What this exercise asks:
(1) In the ASM question, reproduce the stretch from "I am trying to use" through "any performance issues.", renaming "static method" to "static helper method" throughout.
(2) Answer these questions from the ASM question:
(a) Which method name is passed in the INVOKEINTERFACE call?
(b) Which exception occurred when the writer tried to create a new field?
(c) Roughly how many times is the static method called?
(3) List every constant from TrackingConstants that the ASM question's code references.

Passage:
简体   繁体   中英

Loading an existing java object onto stack using ASM

I am trying to use ASM for my project and hit a performance issue where I am trying to get required object using a static method and its called like 1000 times

visitor.visitMethodInsn(Opcodes.INVOKESTATIC, TrackingConstants.TO_HELPER_CLASS, "getRTTDObject",TrackingConstants.TO_HELPER_GET_CLIENT_METHOD_DESC);

visitor.visitMethodInsn(Opcodes.INVOKEINTERFACE, TrackingConstants.CLIENT_INTERFACE_CLASS, "getPattern",TrackingConstants.CLIENT_INTERFACE_CLASS_GETPATTERN_METHOD_DESC);     

This first call is causing me overhead(where I get required object and pass to next line for performing "getPattern" on the object.During investigation I realized that the object which I am trying to retrieve via the static method is available with me from the starting itself so if I was able to push that Java object onto stack and avoid the static calls I wouldn't not face any performance issues.

I tried couple of ways with no luck and finally tried to create new Field of the object but get an IllegalArgumentException similar to this post Creating a new field with asm 4 after going through the link I realized that we need write code to create the object and can't directly use existing object.

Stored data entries
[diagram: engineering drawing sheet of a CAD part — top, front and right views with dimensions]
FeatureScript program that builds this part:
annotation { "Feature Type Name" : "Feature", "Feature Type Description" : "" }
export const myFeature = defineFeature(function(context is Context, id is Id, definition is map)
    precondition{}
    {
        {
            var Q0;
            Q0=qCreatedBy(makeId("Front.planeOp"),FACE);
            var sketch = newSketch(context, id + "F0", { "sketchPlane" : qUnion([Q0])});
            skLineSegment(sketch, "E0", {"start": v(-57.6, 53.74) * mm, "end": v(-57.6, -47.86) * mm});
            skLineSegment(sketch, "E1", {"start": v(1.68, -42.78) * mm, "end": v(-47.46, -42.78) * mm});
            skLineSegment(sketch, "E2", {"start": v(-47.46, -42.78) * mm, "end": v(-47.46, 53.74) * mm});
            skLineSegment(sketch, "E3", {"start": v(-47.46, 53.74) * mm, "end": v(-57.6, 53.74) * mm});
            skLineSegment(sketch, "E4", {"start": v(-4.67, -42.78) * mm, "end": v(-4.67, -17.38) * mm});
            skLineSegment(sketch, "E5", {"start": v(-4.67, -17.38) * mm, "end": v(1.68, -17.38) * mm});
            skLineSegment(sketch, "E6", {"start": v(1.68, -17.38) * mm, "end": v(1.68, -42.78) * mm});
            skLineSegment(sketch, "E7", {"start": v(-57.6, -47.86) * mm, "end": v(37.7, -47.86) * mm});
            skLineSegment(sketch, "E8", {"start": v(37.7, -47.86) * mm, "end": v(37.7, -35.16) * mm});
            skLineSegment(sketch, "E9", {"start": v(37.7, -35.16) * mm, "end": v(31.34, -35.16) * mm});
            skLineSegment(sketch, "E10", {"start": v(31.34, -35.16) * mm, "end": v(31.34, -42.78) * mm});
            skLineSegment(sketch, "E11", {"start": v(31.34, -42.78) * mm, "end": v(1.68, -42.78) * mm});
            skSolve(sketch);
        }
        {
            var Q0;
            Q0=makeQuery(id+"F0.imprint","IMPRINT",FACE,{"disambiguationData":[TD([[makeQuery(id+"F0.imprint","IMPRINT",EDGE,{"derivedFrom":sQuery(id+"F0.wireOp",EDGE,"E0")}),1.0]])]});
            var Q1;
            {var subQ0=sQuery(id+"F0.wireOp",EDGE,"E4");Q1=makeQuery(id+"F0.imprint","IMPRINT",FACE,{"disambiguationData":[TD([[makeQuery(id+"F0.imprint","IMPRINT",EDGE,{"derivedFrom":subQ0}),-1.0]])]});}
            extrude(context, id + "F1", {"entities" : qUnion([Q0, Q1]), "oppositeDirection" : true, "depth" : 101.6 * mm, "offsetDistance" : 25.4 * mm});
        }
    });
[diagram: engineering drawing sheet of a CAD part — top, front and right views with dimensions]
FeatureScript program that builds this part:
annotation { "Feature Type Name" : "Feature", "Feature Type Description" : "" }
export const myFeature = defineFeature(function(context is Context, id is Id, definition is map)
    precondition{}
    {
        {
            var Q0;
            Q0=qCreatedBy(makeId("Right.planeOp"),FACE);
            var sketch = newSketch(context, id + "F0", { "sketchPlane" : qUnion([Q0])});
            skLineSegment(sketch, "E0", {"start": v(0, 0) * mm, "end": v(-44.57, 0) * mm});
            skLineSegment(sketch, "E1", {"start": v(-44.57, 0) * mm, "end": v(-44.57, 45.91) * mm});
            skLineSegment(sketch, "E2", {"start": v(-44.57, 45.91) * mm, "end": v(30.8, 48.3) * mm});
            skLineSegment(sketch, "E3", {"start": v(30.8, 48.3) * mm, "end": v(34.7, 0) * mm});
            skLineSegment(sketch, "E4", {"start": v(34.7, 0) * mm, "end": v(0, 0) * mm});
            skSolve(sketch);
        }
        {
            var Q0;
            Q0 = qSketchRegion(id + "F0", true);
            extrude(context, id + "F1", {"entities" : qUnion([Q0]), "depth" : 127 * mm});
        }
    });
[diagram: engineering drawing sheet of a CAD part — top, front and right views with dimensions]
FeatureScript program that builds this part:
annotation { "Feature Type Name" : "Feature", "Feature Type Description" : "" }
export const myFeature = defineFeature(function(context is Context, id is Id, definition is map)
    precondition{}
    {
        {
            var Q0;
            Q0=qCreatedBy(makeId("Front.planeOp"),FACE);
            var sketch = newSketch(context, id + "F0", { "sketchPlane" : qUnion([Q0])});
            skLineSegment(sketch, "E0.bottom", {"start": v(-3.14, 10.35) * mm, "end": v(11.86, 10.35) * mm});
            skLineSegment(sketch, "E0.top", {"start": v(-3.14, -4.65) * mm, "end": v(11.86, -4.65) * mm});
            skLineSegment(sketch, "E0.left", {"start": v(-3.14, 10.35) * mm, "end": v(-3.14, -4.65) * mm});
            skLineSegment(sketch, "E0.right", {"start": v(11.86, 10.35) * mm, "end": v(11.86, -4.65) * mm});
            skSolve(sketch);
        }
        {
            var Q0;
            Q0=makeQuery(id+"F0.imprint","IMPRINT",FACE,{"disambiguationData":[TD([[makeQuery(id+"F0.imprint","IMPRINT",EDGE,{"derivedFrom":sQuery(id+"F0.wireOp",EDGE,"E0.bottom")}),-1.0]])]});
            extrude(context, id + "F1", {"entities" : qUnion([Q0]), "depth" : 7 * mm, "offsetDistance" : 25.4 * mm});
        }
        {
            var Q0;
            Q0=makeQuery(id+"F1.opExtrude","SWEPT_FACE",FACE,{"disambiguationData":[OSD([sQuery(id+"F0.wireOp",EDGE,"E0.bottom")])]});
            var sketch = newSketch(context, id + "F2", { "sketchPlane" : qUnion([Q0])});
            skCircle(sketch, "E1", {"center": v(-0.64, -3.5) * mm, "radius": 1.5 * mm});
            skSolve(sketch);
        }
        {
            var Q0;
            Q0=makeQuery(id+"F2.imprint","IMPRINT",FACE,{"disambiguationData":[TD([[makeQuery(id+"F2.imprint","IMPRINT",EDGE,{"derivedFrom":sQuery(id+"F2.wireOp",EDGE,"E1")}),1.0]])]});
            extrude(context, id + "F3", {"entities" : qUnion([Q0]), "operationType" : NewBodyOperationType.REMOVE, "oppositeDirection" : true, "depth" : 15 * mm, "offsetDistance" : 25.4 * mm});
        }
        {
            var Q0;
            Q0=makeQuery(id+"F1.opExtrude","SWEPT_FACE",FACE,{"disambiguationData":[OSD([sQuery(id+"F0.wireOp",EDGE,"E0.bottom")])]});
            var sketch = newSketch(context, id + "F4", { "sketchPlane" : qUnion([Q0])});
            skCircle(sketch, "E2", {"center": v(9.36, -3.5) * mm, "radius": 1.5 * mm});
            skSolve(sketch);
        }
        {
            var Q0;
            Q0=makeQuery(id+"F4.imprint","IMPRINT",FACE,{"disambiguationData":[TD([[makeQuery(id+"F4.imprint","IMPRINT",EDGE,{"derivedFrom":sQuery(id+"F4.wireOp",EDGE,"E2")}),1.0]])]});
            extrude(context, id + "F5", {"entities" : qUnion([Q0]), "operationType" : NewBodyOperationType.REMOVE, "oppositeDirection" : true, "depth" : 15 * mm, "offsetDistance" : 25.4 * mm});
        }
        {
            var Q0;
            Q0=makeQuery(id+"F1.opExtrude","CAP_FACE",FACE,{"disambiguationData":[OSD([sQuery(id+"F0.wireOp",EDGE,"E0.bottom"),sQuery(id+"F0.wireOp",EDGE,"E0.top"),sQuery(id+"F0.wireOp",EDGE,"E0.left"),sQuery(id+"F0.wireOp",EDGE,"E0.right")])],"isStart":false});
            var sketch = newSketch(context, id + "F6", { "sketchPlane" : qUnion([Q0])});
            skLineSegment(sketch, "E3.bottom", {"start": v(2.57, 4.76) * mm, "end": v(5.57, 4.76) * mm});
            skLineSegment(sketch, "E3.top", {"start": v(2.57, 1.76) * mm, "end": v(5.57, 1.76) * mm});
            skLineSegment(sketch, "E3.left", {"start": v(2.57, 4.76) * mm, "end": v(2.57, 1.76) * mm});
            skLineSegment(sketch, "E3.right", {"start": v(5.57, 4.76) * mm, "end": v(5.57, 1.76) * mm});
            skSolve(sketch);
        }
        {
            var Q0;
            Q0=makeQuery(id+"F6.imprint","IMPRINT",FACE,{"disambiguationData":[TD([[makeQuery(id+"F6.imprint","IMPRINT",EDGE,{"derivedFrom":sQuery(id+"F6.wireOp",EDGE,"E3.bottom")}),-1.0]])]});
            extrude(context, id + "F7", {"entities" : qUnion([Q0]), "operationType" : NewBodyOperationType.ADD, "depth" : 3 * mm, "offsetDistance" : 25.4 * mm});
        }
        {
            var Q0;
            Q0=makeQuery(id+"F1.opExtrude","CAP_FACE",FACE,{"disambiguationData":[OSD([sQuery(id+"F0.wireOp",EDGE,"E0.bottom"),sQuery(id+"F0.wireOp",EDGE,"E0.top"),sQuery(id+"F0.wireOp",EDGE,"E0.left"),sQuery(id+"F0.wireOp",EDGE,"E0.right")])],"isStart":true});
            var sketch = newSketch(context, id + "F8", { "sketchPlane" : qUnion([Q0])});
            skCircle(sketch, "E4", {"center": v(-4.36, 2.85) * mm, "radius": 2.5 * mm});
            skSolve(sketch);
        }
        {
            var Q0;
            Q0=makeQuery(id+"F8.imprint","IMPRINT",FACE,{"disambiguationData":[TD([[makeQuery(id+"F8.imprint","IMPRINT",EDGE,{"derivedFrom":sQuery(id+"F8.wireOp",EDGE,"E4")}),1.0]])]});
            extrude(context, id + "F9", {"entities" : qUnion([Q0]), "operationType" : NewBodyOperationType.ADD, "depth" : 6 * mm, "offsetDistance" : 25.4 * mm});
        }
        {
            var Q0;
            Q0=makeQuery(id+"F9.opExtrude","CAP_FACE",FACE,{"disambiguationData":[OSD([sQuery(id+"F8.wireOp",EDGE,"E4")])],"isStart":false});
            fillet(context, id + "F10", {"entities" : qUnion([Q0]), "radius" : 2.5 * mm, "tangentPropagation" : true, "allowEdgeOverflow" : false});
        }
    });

Solutions to the exercise:
(1)
I am trying to use ASM for my project and hit a performance issue where I am trying to get required object using a static helper method and its called like 1000 times

visitor.visitMethodInsn(Opcodes.INVOKESTATIC, TrackingConstants.TO_HELPER_CLASS, "getRTTDObject",TrackingConstants.TO_HELPER_GET_CLIENT_METHOD_DESC);

visitor.visitMethodInsn(Opcodes.INVOKEINTERFACE, TrackingConstants.CLIENT_INTERFACE_CLASS, "getPattern",TrackingConstants.CLIENT_INTERFACE_CLASS_GETPATTERN_METHOD_DESC);     

This first call is causing me overhead(where I get required object and pass to next line for performing "getPattern" on the object.During investigation I realized that the object which I am trying to retrieve via the static helper method is available with me from the starting itself so if I was able to push that Java object onto stack and avoid the static calls I wouldn't not face any performance issues.

(2)
(a) getPattern
(b) IllegalArgumentException
(c) About 1000 times

(3)
TO_HELPER_CLASS
TO_HELPER_GET_CLIENT_METHOD_DESC
CLIENT_INTERFACE_CLASS
CLIENT_INTERFACE_CLASS_GETPATTERN_METHOD_DESC